The team is confident they can become the "Crypto punks of Binance Smart Chain". An ambitious goal, as comparing two different NFT collections is nigh impossible. However, every collection can be successful in its own way if there is sufficient demand and incentive to get involved in the project. CakePunks wants to provide some utility by forming a DAO.

Through that Decentralized Autonomous organization, holders of the CakePunks token can help shape the project's future. Furthermore, an NFT marketplace is in development to introduce more liquidity options for native non-fungible tokens. it will have an auction feature to give traders and investors an extra option to acquire non-fungible tokens.

Moreover, the native DApp - currently designed for CakePunks, will evolve to encompass all NFT-related activity on the Binance Smart Chain. While Ethereum has OpenSea and other marketplaces, Binance Smart Chain has no one-stop solution of this kind. Giving users the ability to trade any NFT on BSC is a big step forward for the broader ecosystem. For creators and artists, low gas fees and less chance of network congestion are beneficial concepts.

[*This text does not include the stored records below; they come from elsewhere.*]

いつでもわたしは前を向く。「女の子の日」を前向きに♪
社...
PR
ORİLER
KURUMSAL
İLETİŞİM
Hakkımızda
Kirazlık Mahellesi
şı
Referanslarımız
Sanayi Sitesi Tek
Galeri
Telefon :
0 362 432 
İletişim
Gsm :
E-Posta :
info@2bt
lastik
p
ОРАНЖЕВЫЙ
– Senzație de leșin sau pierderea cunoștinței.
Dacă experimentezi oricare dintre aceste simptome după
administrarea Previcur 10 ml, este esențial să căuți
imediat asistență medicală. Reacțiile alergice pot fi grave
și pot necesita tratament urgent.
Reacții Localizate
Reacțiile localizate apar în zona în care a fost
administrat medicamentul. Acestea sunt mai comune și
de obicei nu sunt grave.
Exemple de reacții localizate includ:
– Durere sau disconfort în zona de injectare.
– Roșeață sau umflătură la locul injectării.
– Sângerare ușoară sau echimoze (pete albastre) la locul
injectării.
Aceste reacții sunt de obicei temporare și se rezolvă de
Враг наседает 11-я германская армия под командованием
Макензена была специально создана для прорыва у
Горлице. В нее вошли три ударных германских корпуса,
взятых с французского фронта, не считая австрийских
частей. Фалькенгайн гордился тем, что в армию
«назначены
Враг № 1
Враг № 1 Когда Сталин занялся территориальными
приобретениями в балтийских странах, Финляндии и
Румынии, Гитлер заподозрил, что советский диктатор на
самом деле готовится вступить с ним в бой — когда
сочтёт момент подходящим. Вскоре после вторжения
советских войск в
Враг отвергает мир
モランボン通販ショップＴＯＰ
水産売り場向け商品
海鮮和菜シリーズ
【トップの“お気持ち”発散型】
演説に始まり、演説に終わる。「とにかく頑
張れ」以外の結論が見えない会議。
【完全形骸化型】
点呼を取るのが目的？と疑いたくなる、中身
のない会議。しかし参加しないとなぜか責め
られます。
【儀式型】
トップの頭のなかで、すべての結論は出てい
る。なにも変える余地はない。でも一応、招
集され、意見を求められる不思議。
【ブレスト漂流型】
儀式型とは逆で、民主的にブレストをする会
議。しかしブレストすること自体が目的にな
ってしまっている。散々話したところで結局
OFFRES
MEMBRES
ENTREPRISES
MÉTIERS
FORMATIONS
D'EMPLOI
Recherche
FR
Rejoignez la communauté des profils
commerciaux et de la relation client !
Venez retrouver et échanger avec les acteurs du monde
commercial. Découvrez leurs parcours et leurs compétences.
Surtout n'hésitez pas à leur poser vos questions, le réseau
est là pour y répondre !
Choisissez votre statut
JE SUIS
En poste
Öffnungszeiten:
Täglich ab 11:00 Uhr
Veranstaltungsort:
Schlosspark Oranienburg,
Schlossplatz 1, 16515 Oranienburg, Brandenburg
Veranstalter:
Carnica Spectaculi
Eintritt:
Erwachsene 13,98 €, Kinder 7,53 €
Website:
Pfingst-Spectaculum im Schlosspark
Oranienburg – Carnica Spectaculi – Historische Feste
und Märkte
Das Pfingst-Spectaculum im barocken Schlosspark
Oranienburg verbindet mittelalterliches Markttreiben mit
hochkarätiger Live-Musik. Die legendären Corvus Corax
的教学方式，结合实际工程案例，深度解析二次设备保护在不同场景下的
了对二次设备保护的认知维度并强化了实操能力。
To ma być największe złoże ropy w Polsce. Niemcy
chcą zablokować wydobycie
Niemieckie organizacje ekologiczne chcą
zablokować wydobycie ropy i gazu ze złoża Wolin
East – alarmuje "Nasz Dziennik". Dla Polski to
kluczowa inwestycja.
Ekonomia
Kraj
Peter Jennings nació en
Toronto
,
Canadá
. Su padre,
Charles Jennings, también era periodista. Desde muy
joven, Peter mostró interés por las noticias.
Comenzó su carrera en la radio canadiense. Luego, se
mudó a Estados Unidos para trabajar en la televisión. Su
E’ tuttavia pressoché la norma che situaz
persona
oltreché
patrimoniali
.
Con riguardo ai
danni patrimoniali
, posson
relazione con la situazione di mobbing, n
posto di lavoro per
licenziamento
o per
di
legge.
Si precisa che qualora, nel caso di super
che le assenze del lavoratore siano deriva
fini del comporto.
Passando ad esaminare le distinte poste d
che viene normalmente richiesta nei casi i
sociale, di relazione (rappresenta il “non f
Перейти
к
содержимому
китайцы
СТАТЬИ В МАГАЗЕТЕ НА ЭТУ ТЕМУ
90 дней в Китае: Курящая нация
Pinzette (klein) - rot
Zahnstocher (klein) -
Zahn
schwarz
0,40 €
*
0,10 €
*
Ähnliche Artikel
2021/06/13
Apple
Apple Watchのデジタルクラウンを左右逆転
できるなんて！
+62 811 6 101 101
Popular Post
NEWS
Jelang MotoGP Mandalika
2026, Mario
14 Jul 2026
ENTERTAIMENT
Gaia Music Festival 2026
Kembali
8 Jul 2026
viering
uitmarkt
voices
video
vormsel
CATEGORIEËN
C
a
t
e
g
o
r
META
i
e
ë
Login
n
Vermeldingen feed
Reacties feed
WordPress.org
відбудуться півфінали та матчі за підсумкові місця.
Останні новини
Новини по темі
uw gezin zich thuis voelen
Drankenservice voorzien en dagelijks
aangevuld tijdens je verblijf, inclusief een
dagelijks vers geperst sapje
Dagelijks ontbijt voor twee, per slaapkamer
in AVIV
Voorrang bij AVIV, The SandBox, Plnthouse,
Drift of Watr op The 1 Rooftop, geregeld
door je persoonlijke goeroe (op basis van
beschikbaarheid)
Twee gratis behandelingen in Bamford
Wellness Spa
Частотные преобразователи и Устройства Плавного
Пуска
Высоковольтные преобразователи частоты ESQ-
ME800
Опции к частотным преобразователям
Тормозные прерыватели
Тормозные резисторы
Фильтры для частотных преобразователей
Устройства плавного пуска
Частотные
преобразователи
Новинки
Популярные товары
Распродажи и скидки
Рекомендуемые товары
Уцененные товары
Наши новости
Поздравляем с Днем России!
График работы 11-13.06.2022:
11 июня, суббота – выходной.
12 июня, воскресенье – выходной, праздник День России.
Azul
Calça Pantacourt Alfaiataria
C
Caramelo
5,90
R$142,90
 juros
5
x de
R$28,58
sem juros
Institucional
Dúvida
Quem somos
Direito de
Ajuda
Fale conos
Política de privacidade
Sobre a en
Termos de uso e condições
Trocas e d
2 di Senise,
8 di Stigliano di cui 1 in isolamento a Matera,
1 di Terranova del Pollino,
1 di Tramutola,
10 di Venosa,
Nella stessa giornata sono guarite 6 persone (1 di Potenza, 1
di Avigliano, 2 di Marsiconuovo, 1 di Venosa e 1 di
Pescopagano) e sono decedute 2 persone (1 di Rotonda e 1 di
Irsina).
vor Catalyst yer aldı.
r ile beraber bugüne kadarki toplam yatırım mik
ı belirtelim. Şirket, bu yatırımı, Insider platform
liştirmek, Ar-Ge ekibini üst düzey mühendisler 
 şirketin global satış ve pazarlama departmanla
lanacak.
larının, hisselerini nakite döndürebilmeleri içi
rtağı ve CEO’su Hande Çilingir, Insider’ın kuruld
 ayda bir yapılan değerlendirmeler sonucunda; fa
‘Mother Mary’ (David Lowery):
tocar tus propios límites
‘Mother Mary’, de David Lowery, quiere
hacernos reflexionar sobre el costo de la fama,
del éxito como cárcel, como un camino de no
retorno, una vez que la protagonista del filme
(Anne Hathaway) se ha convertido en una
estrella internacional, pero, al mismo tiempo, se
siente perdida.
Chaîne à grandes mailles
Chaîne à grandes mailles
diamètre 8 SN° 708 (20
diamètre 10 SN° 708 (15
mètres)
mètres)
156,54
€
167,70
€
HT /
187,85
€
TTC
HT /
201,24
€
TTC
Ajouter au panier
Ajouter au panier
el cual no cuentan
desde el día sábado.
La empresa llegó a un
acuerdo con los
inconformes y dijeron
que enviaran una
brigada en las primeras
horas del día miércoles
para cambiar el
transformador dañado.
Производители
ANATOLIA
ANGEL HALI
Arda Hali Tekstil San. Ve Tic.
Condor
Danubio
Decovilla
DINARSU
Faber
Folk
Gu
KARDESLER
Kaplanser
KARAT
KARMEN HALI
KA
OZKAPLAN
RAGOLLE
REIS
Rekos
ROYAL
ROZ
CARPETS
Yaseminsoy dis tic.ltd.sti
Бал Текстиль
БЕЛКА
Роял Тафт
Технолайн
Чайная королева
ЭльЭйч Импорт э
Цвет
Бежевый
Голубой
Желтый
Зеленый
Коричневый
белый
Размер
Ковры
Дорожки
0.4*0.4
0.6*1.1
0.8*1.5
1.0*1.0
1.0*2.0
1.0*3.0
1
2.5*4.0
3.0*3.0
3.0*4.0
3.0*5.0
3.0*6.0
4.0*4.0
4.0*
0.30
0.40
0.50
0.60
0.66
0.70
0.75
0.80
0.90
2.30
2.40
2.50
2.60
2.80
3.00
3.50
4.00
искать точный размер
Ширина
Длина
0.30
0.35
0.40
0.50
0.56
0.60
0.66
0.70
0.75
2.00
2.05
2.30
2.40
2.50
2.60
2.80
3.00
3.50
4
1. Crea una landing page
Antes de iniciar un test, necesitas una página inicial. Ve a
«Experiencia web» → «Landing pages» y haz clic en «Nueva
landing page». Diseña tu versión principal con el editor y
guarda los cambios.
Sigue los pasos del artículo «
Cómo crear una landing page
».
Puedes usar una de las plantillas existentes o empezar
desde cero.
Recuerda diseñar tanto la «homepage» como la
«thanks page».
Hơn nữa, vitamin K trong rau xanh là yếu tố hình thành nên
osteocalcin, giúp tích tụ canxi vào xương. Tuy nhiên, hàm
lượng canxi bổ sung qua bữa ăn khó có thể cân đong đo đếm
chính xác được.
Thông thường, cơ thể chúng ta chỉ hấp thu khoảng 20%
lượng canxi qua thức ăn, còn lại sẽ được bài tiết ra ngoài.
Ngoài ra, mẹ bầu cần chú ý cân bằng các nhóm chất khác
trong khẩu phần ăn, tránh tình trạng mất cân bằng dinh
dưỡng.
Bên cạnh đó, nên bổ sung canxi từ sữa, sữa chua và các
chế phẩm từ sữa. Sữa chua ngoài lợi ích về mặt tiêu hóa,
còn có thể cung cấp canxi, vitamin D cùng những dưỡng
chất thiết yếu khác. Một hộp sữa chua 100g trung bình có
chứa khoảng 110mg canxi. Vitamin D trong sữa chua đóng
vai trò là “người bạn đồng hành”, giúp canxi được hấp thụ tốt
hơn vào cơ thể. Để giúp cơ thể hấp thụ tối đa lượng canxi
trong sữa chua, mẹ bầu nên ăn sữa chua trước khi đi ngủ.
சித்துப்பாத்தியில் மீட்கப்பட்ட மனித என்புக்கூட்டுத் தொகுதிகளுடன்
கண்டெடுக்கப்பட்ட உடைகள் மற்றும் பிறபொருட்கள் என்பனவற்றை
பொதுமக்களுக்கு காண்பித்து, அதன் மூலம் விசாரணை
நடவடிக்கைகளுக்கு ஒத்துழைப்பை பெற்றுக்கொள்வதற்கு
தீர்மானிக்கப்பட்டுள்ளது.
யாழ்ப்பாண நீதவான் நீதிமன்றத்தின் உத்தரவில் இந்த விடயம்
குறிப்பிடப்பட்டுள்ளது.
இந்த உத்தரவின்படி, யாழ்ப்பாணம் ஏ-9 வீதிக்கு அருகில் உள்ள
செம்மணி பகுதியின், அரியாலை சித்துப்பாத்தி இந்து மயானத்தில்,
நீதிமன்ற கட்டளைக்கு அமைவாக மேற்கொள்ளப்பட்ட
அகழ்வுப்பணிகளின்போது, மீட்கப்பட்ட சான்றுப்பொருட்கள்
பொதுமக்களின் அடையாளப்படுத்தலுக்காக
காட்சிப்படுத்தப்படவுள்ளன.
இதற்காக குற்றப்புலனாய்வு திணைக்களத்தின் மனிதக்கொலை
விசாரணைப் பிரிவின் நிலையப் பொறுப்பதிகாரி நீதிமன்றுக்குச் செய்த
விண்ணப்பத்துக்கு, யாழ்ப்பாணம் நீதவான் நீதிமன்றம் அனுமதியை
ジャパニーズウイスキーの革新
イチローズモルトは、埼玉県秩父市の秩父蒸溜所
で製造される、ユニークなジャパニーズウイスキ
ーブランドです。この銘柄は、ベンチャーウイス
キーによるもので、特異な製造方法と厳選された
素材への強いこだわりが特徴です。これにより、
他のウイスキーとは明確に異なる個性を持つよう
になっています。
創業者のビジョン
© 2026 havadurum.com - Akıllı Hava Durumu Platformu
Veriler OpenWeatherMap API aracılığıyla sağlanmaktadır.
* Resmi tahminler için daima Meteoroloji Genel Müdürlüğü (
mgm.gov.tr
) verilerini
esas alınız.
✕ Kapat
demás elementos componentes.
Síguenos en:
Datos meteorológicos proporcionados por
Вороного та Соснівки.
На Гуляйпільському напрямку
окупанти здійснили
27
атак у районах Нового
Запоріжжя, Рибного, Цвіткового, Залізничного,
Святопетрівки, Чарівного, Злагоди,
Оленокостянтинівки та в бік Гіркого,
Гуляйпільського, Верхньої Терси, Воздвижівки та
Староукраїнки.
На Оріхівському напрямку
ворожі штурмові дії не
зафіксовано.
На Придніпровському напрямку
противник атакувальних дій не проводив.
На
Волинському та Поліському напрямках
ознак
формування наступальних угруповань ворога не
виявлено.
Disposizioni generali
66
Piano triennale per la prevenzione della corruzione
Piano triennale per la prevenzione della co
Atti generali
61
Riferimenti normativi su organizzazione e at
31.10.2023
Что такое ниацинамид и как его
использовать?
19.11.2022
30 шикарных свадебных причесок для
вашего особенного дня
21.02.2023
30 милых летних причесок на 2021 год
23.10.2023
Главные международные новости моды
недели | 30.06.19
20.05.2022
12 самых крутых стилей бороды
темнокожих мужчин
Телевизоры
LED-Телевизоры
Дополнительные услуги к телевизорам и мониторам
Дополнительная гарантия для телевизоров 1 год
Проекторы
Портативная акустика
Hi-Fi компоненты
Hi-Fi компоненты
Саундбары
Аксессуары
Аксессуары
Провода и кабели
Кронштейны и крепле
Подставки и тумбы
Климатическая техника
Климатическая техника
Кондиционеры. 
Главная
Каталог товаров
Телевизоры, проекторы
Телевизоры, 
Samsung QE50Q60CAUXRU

Competing blockchains in the NFT space need to improve accessibility and discoverability. A native marketplace is a good place to start, as it attracts both novice and experienced users. Binance Smart Chain has no such marketplace at this time. Whether CakePunks's DApp will become the go-to solution remains unclear. However, it is good to see developers acknowledge the lack of such an interface and attempt to address the situation.